The Masonic Lodge at 24050 W. Lockport St. is an iconic building with its turret and onion dome corner. The building houses commercial shops on the first floor, and the local Masonic order on the second and third floors.

It has been used by the Masons of Plainfield for the past 122 years.

Historic designation

The Plainfield Village Board approved an ordinance Oct. 20 designating the Masonic Lodge as a historic landmark.

“There was an outstanding bit of reconstruction done a few years ago,” Trustee Bill Lamb said of the building at a previous board meeting. “It’s a real asset to the town. It anchors one half our downtown. The [Plainfield Opera House] anchors the other. They’re really great examples of what Plainfield is.”

The lodge sits along a stretch of Plainfield’s historic downtown along Lockport Street, which was added to the National Register of Historic Places last year.

Several features of the building have historic value, according to village documents.

The building has been maintained and restored to how it looked when it was built in 1892 after the 1891 Plainfield fire.

The second level of the south facade was designed in the Queen Anne style and included a gable with a Gothic arch and the words “Masonic Block.” The turret and onion dome stands out from the rest of Lockport Street.

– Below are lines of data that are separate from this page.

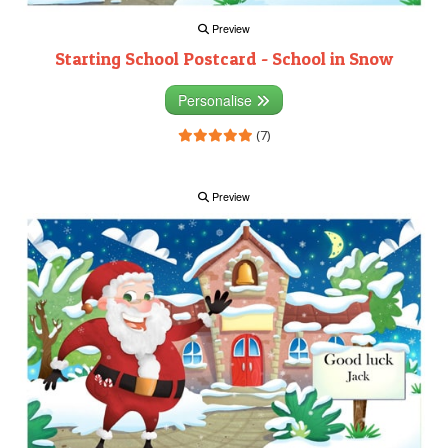
Preview
Starting School Postcard - School in Snow
Personalise
(7)
Preview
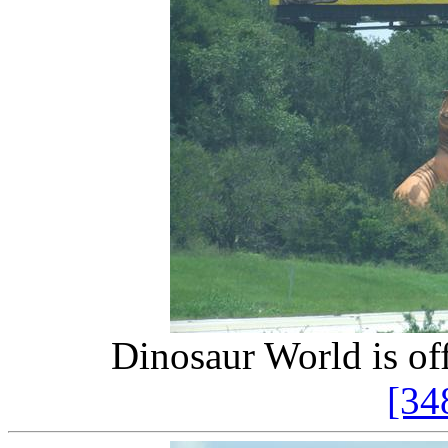
Dinosaur World is off
[34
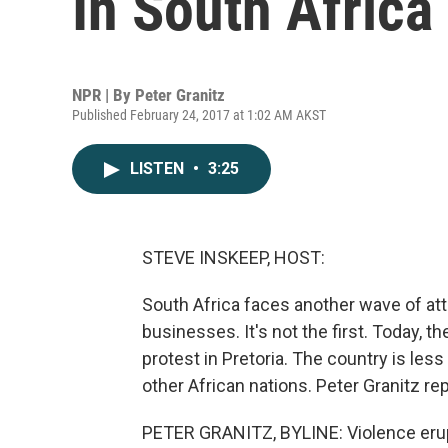
In South Africa
NPR | By
Peter Granitz
Published February 24, 2017 at 1:02 AM AKST
LISTEN
•
3:25
STEVE INSKEEP, HOST:
South Africa faces another wave of at
businesses. It's not the first. Today, 
protest in Pretoria. The country is le
other African nations. Peter Granitz rep
PETER GRANITZ, BYLINE: Violence erupt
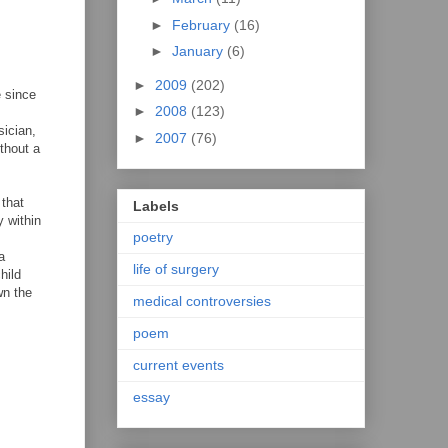
►
February
(16)
►
January
(6)
►
2009
(202)
e since
►
2008
(123)
sician,
►
2007
(76)
ithout a
 that
Labels
y within
poetry
a
life of surgery
hild
wn the
medical controversies
poem
current events
essay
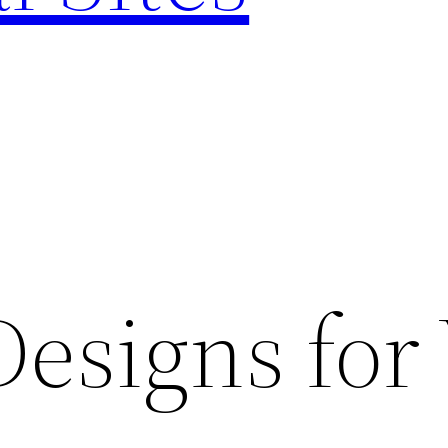
esigns for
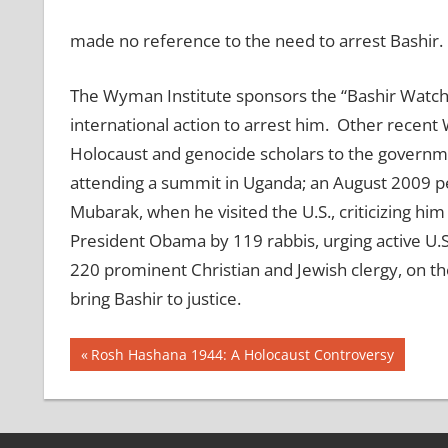
made no reference to the need to arrest Bashir.
The Wyman Institute sponsors the “Bashir Watch” 
international action to arrest him. Other recent 
Holocaust and genocide scholars to the governmen
attending a summit in Uganda; an August 2009 pe
Mubarak, when he visited the U.S., criticizing hi
President Obama by 119 rabbis, urging active U.S
220 prominent Christian and Jewish clergy, on the
bring Bashir to justice.
Post
Previous
Rosh Hashana 1944: A Holocaust Controversy
Post:
navigation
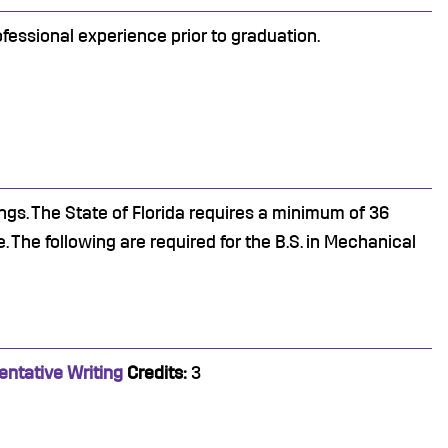
fessional experience prior to graduation.
ngs. The State of Florida requires a minimum of 36
 The following are required for the B.S. in Mechanical
entative Writing
Credits:
3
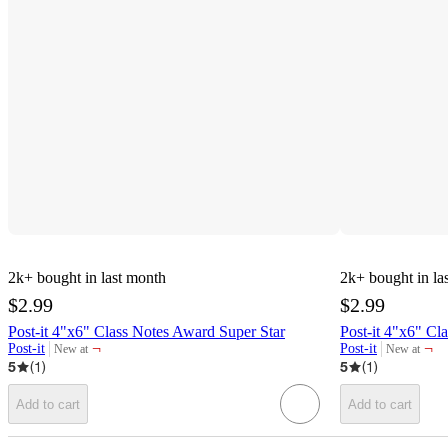
2k+
bought in last month
2k+
bought in la
$2.99
$2.99
Post-it 4"x6" Class Notes Award Super Star
Post-it 4"x6" Cl
¬
¬
Post-it
Post-it
New at
New at
target
target
5
(
1
)
5
(
1
)
Add to cart
Add to cart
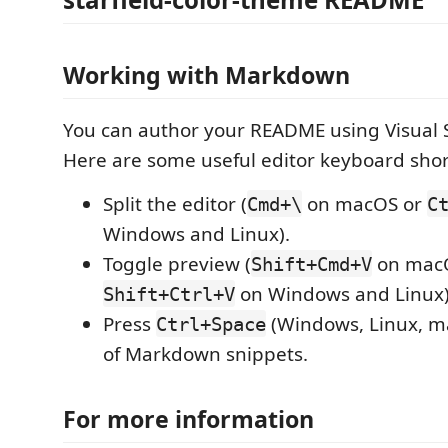
Working with Markdown
You can author your README using Visual 
Here are some useful editor keyboard shor
Split the editor (
on macOS or
Cmd+\
C
Windows and Linux).
Toggle preview (
on mac
Shift+Cmd+V
on Windows and Linux)
Shift+Ctrl+V
Press
(Windows, Linux, ma
Ctrl+Space
of Markdown snippets.
For more information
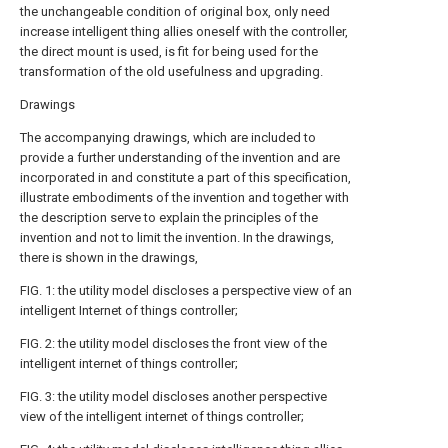
the unchangeable condition of original box, only need
increase intelligent thing allies oneself with the controller,
the direct mount is used, is fit for being used for the
transformation of the old usefulness and upgrading.
Drawings
The accompanying drawings, which are included to
provide a further understanding of the invention and are
incorporated in and constitute a part of this specification,
illustrate embodiments of the invention and together with
the description serve to explain the principles of the
invention and not to limit the invention. In the drawings,
there is shown in the drawings,
FIG. 1: the utility model discloses a perspective view of an
intelligent Internet of things controller;
FIG. 2: the utility model discloses the front view of the
intelligent internet of things controller;
FIG. 3: the utility model discloses another perspective
view of the intelligent internet of things controller;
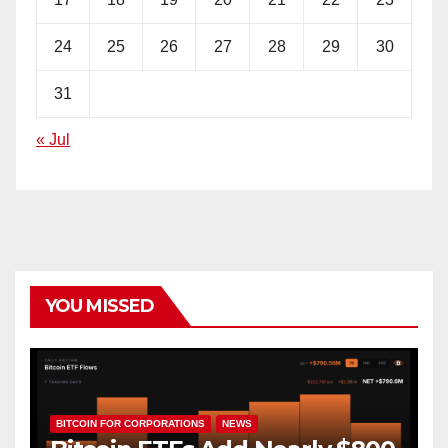
24
25
26
27
28
29
30
31
« Jul
YOU MISSED
BITCOIN FOR CORPORATIONS
NEWS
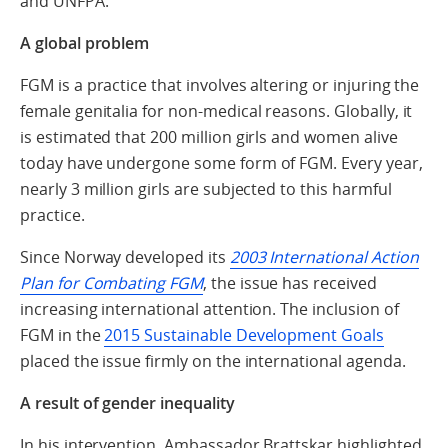
and UNFPA.
A global problem
FGM is a practice that involves altering or injuring the
female genitalia for non-medical reasons. Globally, it
is estimated that 200 million girls and women alive
today have undergone some form of FGM. Every year,
nearly 3 million girls are subjected to this harmful
practice.
Since Norway developed its
2003 International Action
Plan for Combating FGM
, the issue has received
increasing international attention. The inclusion of
FGM in the
2015 Sustainable Development Goals
placed the issue firmly on the international agenda.
A result of gender inequality
In his intervention, Ambassador Brattskar highlighted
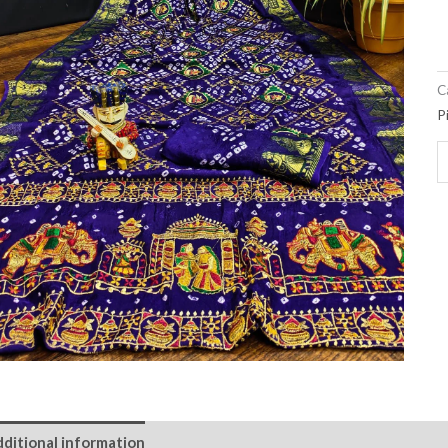
C
P
ditional information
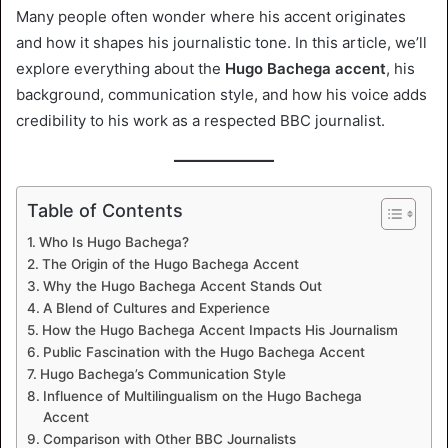
Many people often wonder where his accent originates
and how it shapes his journalistic tone. In this article, we’ll
explore everything about the
Hugo Bachega accent
, his
background, communication style, and how his voice adds
credibility to his work as a respected BBC journalist.
Table of Contents
Who Is Hugo Bachega?
The Origin of the Hugo Bachega Accent
Why the Hugo Bachega Accent Stands Out
A Blend of Cultures and Experience
How the Hugo Bachega Accent Impacts His Journalism
Public Fascination with the Hugo Bachega Accent
Hugo Bachega’s Communication Style
Influence of Multilingualism on the Hugo Bachega
Accent
Comparison with Other BBC Journalists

“It’s really a beautiful building,” Village Planner Michael Garrigan said.

Lodge history

The Plainfield Masons held a special meeting in September 1867 to create a charter organization.

The Masons met in an unidentified building north of Lockport between Des Plaines and Illinois streets. In 1891, a fire destroyed most of the buildings in that area, including the Masons’ meeting place.

Within a couple months, the organization hired Aurora-based architect John Edward Minott to design a building with retail spaces on the first floor and meeting spaces for the Masons on the second floor.

The building was completed Dec. 1, 1892, and the Masons started holding their meetings there. But it wasn’t until 1922 when the Plainfield Lodge bought the building for $10,000.

Several shops have called the Masonic Lodge home, including McMullen’s Dry Goods, Playing Thru, Hometown Furniture and Appliances, and Wylie & Whitley’s Busy Corner.

Plainfield Masons

Freemasons have a code of helping out each other, but are also philanthropic. The Plainfield Masons contribute to fundraisers and have helped out in disasters, including the 1990 Plainfield tornado and the 2013 Washington tornado.

Because of all the prominent, historic people who were or are Freemasons, the organization has a certain mystique behind its own history.

But Plainfield Mason John Harvey said Freemasons are equals at the lodge.

“This lodge, when you walk in here, you’re just your name,” he said. “There is no rank whatsoever.”

Michael Rife, the current master of the lodge, said the lodge accepts people of any religion or background.

“The only requirement is you need to be at least 18 years old and you need to believe in a supreme being,” Rife said. “It doesn’t matter if you’re Christian or Muslim or any other religion. You need to believe in a higher power.”

Other requirements to join the Plainfield Lodge are that the applicant needs to be an Illinois resident for at least six months, live a good moral and social life, can read and write English and be recommended by three members of the Grand Lodge of Illinois.